> [Exercise directions] Beginning with the line containing "17: (517, 404, 1.00)" and going on through the line containing "42: (428, 313, 7.06)", the lines below are to be returned exactly, pictures excluded and nothing added.

___ Material provided

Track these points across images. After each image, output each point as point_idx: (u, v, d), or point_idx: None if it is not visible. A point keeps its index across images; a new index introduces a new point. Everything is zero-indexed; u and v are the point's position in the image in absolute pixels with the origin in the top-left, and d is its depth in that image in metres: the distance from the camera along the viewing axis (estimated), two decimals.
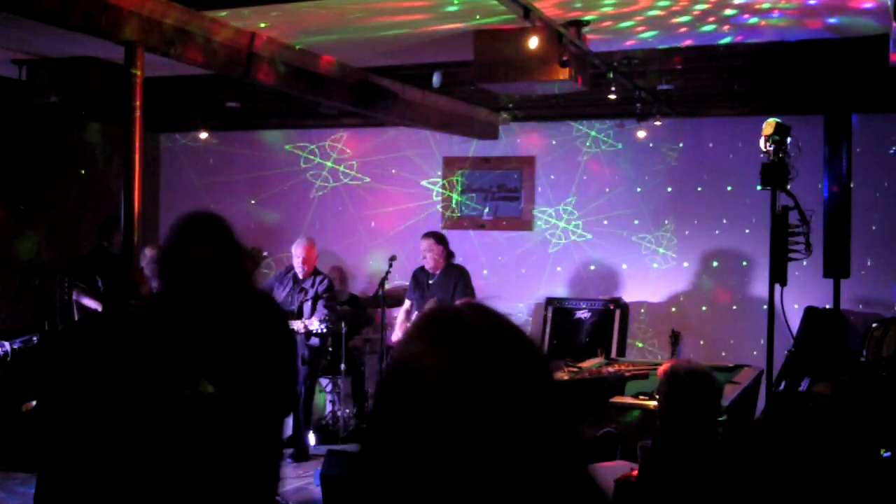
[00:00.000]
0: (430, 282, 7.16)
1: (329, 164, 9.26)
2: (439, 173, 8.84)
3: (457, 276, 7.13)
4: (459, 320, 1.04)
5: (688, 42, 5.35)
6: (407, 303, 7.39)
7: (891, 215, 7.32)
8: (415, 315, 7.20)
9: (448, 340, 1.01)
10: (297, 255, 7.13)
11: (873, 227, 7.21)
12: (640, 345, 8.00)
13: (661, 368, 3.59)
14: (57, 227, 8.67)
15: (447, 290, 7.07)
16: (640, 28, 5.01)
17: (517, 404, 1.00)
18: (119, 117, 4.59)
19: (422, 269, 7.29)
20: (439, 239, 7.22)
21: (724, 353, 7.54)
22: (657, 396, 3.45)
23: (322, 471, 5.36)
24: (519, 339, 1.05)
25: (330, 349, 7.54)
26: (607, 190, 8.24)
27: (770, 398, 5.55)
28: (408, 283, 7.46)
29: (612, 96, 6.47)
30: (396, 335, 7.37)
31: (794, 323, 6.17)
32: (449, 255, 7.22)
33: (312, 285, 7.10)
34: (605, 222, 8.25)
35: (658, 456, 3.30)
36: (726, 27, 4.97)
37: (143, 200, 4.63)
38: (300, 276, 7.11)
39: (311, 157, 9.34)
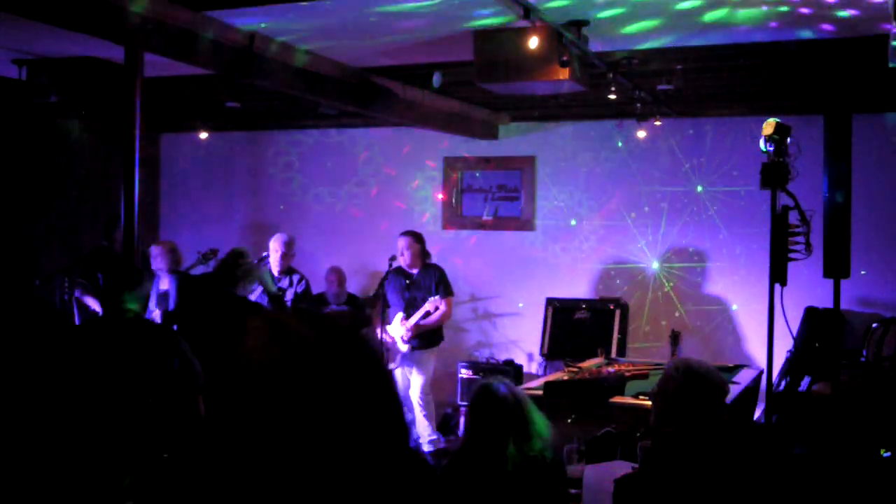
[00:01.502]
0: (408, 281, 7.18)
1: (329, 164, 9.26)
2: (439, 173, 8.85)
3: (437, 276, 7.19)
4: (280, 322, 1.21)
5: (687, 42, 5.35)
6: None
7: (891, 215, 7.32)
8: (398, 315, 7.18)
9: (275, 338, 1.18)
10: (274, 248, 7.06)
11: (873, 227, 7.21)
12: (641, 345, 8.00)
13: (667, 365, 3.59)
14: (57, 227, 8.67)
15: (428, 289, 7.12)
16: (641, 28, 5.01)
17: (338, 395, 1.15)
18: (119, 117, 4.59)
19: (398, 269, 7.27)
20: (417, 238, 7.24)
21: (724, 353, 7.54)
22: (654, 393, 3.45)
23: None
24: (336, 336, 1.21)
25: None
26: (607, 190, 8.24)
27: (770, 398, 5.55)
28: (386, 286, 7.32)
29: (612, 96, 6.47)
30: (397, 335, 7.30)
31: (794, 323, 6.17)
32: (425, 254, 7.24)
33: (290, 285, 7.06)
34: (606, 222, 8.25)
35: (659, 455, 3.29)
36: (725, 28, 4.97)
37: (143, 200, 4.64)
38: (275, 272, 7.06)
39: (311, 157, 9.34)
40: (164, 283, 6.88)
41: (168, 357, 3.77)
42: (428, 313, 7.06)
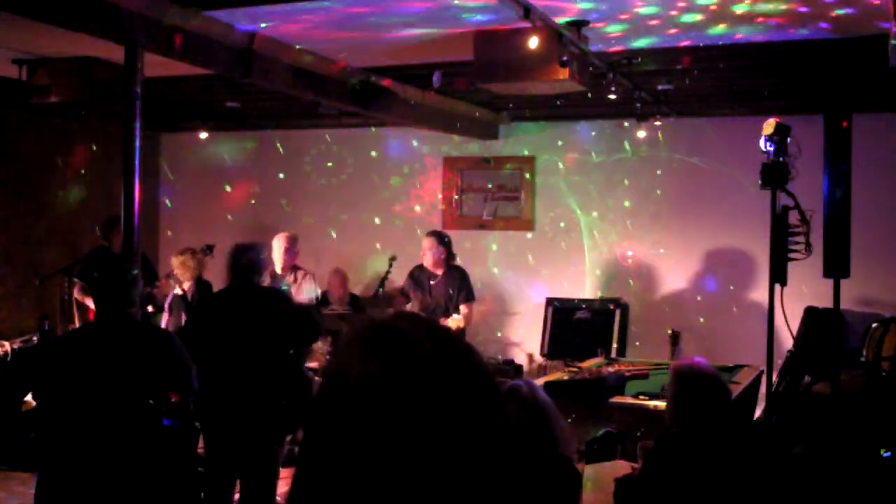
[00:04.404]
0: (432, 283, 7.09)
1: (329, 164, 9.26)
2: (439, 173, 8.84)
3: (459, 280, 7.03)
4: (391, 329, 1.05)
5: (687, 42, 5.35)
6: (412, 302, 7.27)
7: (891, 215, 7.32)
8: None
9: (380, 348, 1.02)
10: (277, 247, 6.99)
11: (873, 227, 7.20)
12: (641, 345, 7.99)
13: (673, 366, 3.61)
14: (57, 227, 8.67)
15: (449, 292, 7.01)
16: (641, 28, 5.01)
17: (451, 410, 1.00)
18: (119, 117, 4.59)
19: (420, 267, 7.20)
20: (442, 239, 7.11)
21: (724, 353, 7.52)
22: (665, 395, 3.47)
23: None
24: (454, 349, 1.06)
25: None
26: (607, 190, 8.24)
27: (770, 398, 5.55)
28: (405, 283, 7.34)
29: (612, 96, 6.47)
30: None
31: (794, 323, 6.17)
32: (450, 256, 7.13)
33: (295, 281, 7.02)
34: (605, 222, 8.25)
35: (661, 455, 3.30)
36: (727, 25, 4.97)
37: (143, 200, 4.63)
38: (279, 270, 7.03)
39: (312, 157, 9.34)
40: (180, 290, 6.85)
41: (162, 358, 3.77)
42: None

______

> [Reply to the exercise]
17: (517, 404, 1.00)
18: (119, 117, 4.59)
19: (422, 269, 7.29)
20: (439, 239, 7.22)
21: (724, 353, 7.54)
22: (657, 396, 3.45)
23: (322, 471, 5.36)
24: (519, 339, 1.05)
25: (330, 349, 7.54)
26: (607, 190, 8.24)
27: (770, 398, 5.55)
28: (408, 283, 7.46)
29: (612, 96, 6.47)
30: (396, 335, 7.37)
31: (794, 323, 6.17)
32: (449, 255, 7.22)
33: (312, 285, 7.10)
34: (605, 222, 8.25)
35: (658, 456, 3.30)
36: (726, 27, 4.97)
37: (143, 200, 4.63)
38: (300, 276, 7.11)
39: (311, 157, 9.34)
[00:01.502]
0: (408, 281, 7.18)
1: (329, 164, 9.26)
2: (439, 173, 8.85)
3: (437, 276, 7.19)
4: (280, 322, 1.21)
5: (687, 42, 5.35)
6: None
7: (891, 215, 7.32)
8: (398, 315, 7.18)
9: (275, 338, 1.18)
10: (274, 248, 7.06)
11: (873, 227, 7.21)
12: (641, 345, 8.00)
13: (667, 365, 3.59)
14: (57, 227, 8.67)
15: (428, 289, 7.12)
16: (641, 28, 5.01)
17: (338, 395, 1.15)
18: (119, 117, 4.59)
19: (398, 269, 7.27)
20: (417, 238, 7.24)
21: (724, 353, 7.54)
22: (654, 393, 3.45)
23: None
24: (336, 336, 1.21)
25: None
26: (607, 190, 8.24)
27: (770, 398, 5.55)
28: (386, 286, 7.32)
29: (612, 96, 6.47)
30: (397, 335, 7.30)
31: (794, 323, 6.17)
32: (425, 254, 7.24)
33: (290, 285, 7.06)
34: (606, 222, 8.25)
35: (659, 455, 3.29)
36: (725, 28, 4.97)
37: (143, 200, 4.64)
38: (275, 272, 7.06)
39: (311, 157, 9.34)
40: (164, 283, 6.88)
41: (168, 357, 3.77)
42: (428, 313, 7.06)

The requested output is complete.